### How to complete this task
Pick out each line below that contains the string "olmak", and copy those lines in full.

--

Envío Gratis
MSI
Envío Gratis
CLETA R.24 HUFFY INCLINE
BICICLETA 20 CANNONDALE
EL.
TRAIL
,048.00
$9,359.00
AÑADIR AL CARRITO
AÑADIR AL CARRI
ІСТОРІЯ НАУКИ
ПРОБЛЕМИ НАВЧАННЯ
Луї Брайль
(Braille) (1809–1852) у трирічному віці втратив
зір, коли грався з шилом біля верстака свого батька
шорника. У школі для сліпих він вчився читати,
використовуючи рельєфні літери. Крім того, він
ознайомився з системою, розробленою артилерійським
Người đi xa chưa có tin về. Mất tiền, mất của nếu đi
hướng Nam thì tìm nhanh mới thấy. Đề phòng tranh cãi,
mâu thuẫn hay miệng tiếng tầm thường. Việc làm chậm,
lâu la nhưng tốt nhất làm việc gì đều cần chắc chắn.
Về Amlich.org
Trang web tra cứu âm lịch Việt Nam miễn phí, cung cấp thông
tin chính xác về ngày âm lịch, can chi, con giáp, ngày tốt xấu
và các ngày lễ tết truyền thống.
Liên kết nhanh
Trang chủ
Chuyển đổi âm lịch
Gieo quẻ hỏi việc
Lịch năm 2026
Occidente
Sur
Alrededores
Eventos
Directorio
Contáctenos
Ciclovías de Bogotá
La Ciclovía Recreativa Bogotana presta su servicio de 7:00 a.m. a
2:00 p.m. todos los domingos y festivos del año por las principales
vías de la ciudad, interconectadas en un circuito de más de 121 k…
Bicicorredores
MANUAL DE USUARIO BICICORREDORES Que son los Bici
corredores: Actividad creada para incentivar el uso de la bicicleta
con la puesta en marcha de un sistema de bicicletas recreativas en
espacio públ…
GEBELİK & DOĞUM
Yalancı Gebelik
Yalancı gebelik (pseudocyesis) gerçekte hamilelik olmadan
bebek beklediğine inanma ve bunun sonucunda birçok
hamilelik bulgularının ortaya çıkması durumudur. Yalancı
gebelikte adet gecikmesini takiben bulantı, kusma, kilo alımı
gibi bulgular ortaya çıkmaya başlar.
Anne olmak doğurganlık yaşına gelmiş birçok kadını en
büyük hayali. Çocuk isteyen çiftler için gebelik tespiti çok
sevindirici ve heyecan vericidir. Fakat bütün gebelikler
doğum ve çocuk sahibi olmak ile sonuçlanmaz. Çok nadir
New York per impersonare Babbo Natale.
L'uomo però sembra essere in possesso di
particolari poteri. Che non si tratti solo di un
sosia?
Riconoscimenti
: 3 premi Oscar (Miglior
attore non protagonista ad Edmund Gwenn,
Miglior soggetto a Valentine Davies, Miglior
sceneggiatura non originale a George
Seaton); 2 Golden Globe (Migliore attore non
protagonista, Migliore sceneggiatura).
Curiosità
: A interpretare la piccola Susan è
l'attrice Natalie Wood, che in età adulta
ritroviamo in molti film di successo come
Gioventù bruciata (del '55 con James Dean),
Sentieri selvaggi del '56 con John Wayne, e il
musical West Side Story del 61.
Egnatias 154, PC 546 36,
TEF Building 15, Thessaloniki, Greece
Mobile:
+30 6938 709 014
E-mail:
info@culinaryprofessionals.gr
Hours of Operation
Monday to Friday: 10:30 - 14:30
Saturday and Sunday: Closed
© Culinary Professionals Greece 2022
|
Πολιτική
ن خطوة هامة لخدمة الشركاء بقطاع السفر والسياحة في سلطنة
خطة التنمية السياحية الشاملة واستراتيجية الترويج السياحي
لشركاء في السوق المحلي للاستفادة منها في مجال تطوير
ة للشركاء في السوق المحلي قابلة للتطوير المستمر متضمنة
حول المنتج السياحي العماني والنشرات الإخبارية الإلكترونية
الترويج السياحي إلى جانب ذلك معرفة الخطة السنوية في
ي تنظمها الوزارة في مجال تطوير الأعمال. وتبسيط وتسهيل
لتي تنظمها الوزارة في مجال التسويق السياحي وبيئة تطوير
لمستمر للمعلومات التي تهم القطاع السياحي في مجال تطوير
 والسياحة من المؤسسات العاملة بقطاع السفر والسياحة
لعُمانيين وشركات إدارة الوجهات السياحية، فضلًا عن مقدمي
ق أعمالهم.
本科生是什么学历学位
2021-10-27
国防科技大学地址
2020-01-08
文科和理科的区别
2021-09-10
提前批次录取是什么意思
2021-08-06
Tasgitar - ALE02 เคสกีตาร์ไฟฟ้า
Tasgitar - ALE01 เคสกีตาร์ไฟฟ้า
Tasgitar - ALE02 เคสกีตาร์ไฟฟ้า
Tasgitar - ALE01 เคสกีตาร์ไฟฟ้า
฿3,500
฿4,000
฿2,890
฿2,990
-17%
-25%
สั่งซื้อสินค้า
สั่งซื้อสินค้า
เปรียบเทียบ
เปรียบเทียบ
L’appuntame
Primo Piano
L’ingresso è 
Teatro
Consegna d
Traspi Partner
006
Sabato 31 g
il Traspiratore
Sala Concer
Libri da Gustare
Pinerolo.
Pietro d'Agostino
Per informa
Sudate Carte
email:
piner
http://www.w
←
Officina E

--

### Solution to the exercise
Anne olmak doğurganlık yaşına gelmiş birçok kadını en
doğum ve çocuk sahibi olmak ile sonuçlanmaz. Çok nadir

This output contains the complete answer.